- **Work required**
For this exercise, copy the data exactly and omit any images.

- **Dataset extract**
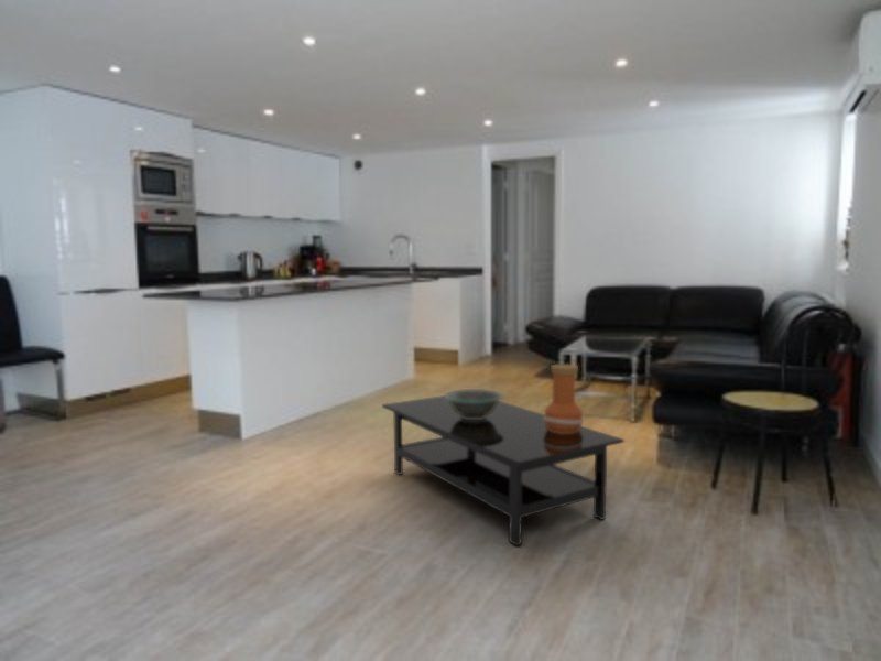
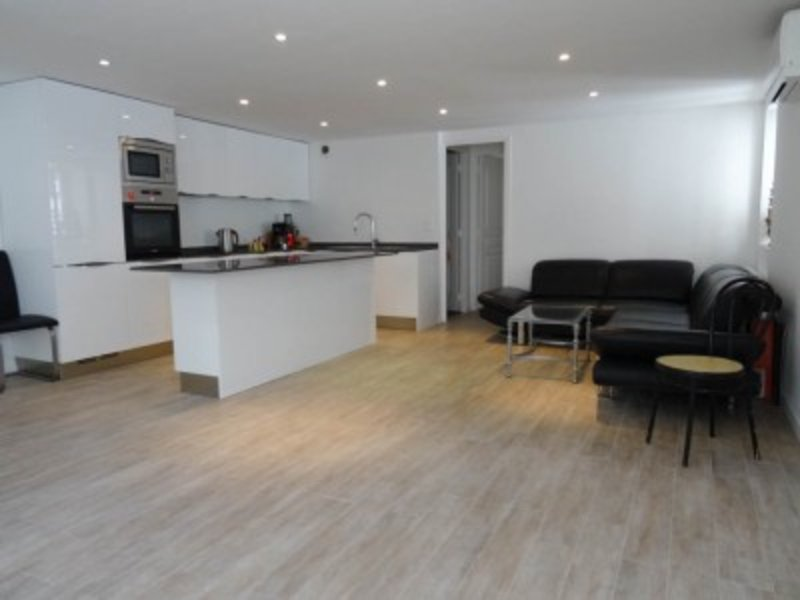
- coffee table [381,394,624,548]
- decorative bowl [443,388,504,420]
- vase [544,362,585,434]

- **Your response**
- coffee table [381,394,624,548]
- decorative bowl [443,388,504,420]
- vase [544,362,585,434]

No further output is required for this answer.